There are seasons that change the way a player is remembered.
For Saquon Barkley, 2024 was one of them. Philadelphia knew what they were doing when they picked him up from the New York Giants. They knew that there was much left to be untapped in Barkley after his return in 2022 after two years of seasons plagued with injuries.
The team’s offensive line provided openings before anyone knew the ball had even left the center’s hands. More than 2,000 yards on the ground. A few less than six yards per carry. 15 touchdowns running the ball. A Super Bowl trophy. All of that in your first year with the team is about as much as anyone could expect.
Then the calendar flipped.
Did We Already See the Best of Saquon Barkley in Philadelphia?
Barkley’s Numbers Plummet in 2025
The funny thing about football is how quickly opinions change. One year you’re the player everyone wishes their team had signed. The next, people start wondering if your best football is already behind you.
That’s where Barkley finds himself now.
The raw numbers from 2025 weren’t terrible by any stretch. Plenty of running backs would gladly trade careers for a season like the one Barkley just had. The problem is nobody compares him to the rest of the league anymore. They’re comparing him to the version of himself that dominated the year before.
That’s a comparison almost anyone would lose. It also ignores something important.
Go back and watch the tape instead of the stat sheet. The difference jumps off the screen.
In 2024, Barkley often reached the line of scrimmage with room to make a decision. Sometimes he wasn’t touched until four or five yards downfield. That’s a running back’s dream. The following season looked nothing like that. Defenders were arriving almost immediately, forcing Barkley to dodge traffic before he ever had a chance to build momentum.
The numbers explain why.
During the 2024 season, Barkley averaged an incredible 3.8 yards before first contact, the best mark in football. Last season, that number dropped all the way to 1.7.

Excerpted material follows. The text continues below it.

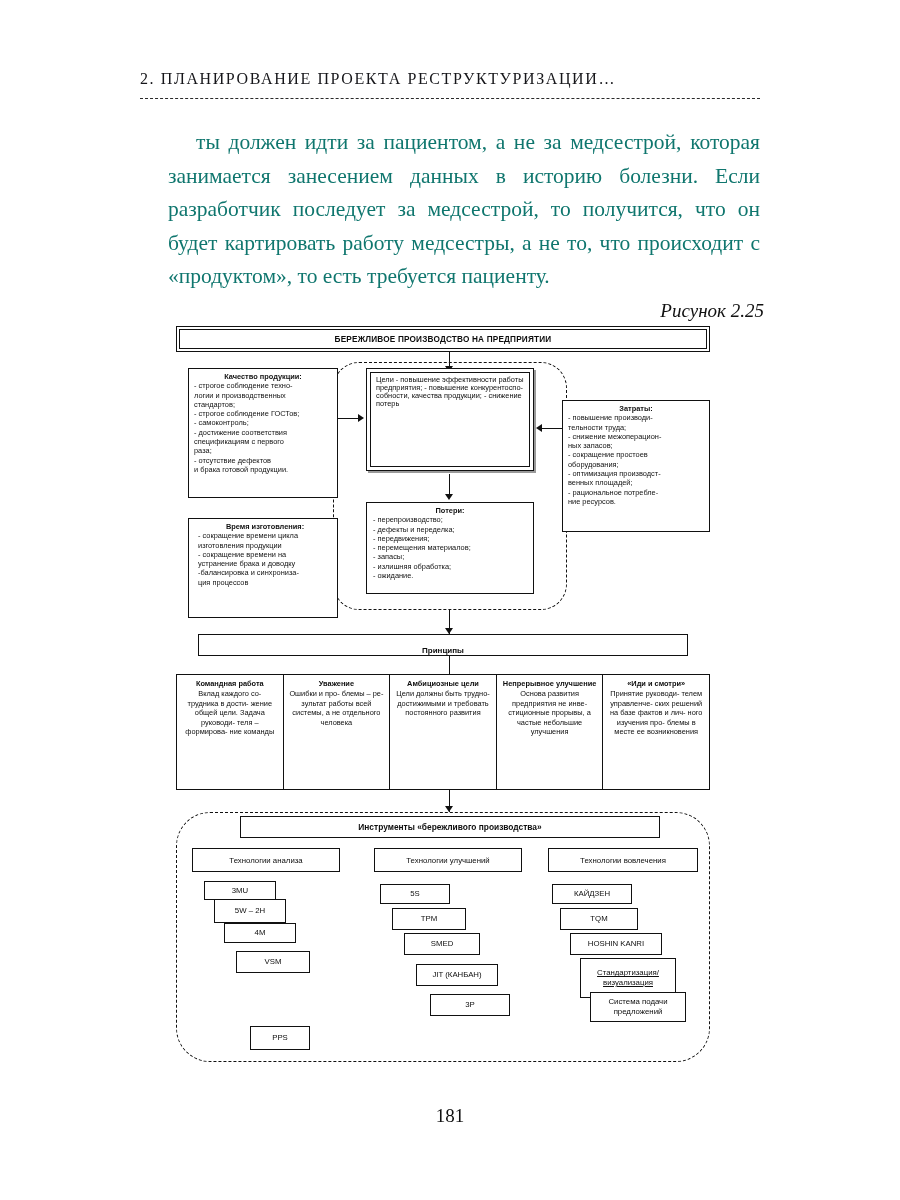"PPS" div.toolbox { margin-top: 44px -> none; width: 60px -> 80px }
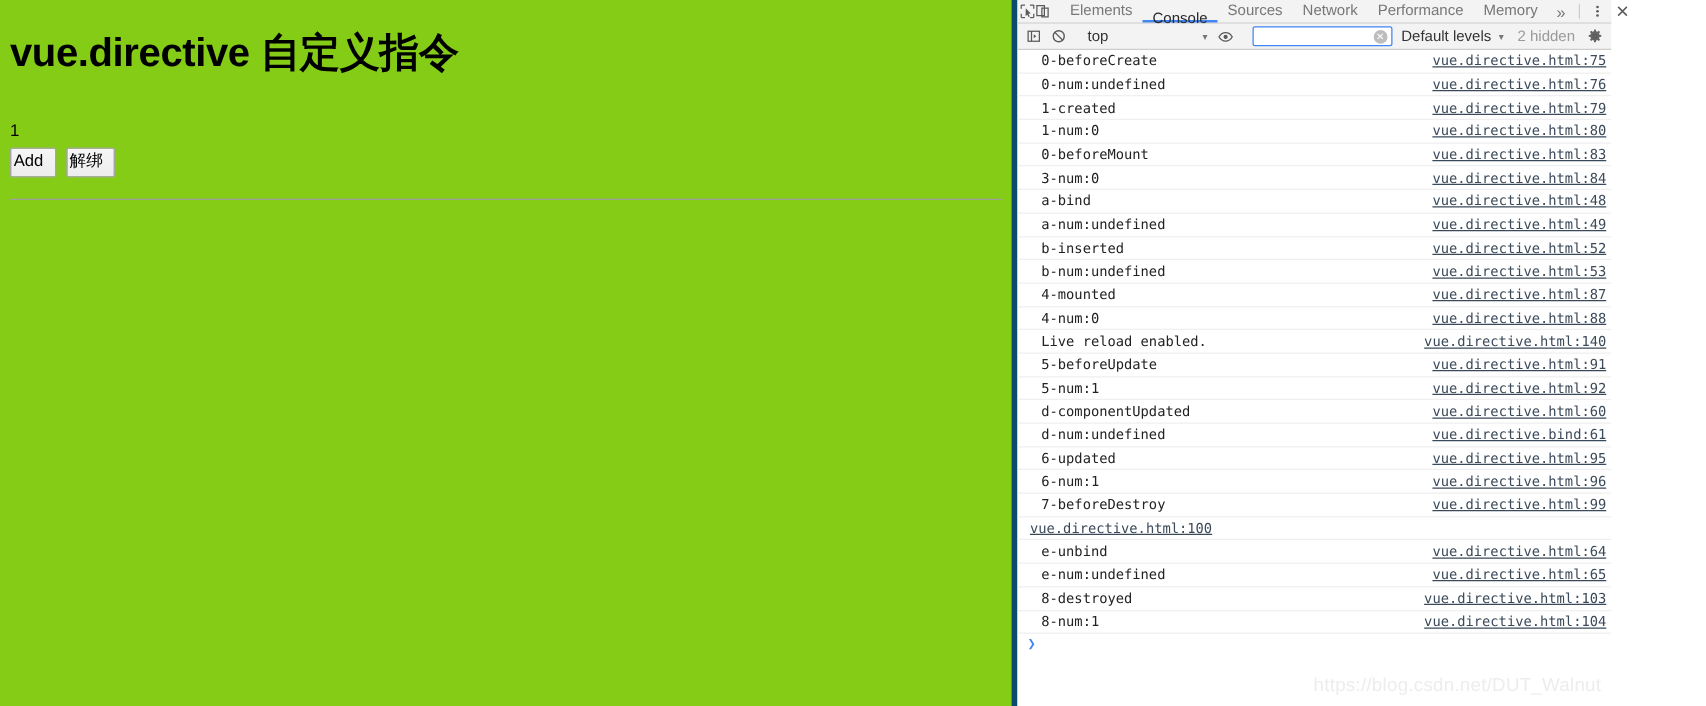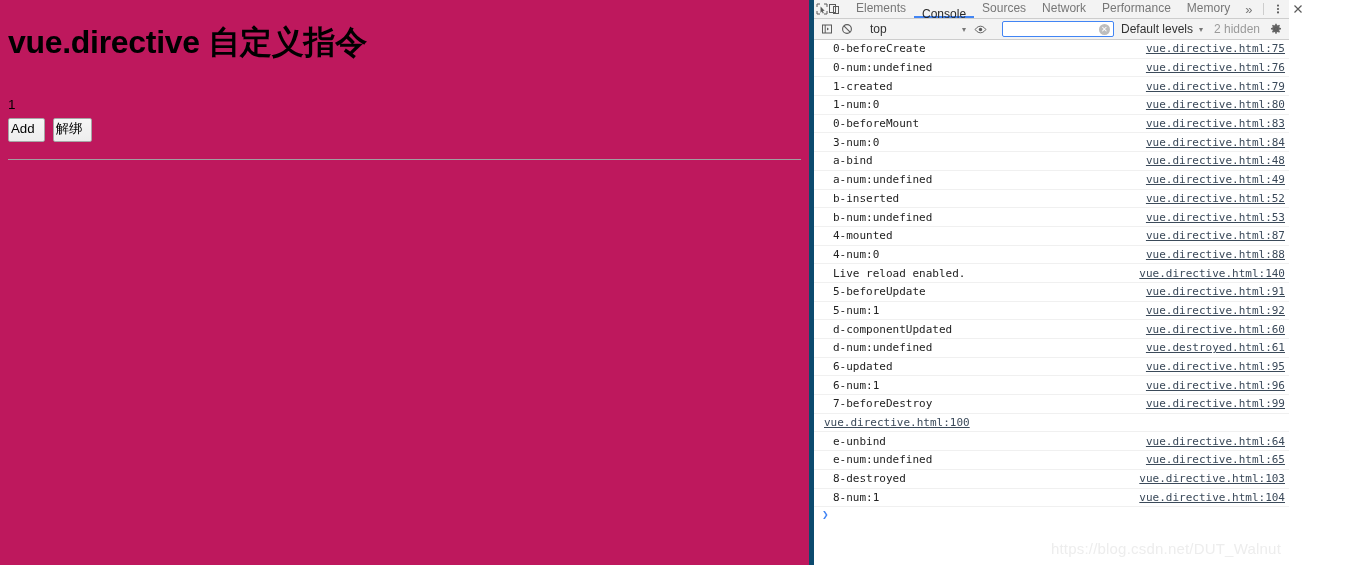"vue.directive 自定义指令" .page { background: #be185d -> #84cc16 }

Think about that for a second.
That’s more than two yards disappearing before Barkley even had an opportunity to make someone miss.
Running backs don’t control that. Offensive lines do.
Inconsistency at the Offensive Line
Philadelphia’s wasn’t the same group. Cam Jurgens spent the offseason working back from surgery. Landon Dickerson battled through his own health issues. Lane Johnson missed time, and suddenly the unit that made life look easy the year before wasn’t nearly as dominant.
It showed up every Sunday.
The Eagles didn’t always help Barkley, either.
There were stretches where it felt like the offense forgot what made him dangerous in the first place. Instead of repeatedly letting him attack downhill, Philadelphia asked him to spend more snaps detached from the formation, lining up wide or working from the slot. The Eagles runnin back has always been a capable receiver, but that’s never been where he’s at his best. He’s most dangerous with the ball already in his hands and defenders reacting to him, not waiting for a route to develop.
Has Barkley Lost a Step?
None of this is meant to suggest Barkley hasn’t lost anything.
He’s another year older. Every running back eventually slows down. That’s part of the position. The question is whether the decline everyone thinks they’re seeing belongs to Eagles running back or to the circumstances around him.
Philadelphia has already answered that question internally.
If the Eagles believed Barkley was fading, they wouldn’t have committed to him through the 2028 season. Teams don’t hand out contract extensions based on nostalgia. They do it because they believe the player can still help them win. That’s exactly what makes 2026 so interesting. Not because Barkley has something to prove.
Because the Eagles do.
Can they rebuild the environment that turned him into the most dangerous runner in football? Can the offensive line stay healthy? Can the coaching staff resist the temptation to get too creative and instead lean into what Barkley does better than almost anyone in the league?
Maybe that’s the better way to frame this entire conversation. Everyone keeps asking whether we’ve already seen the best of Barkley. Maybe the real question is whether we’ve already seen the best version of the Eagles around him.
Those aren’t necessarily the same thing.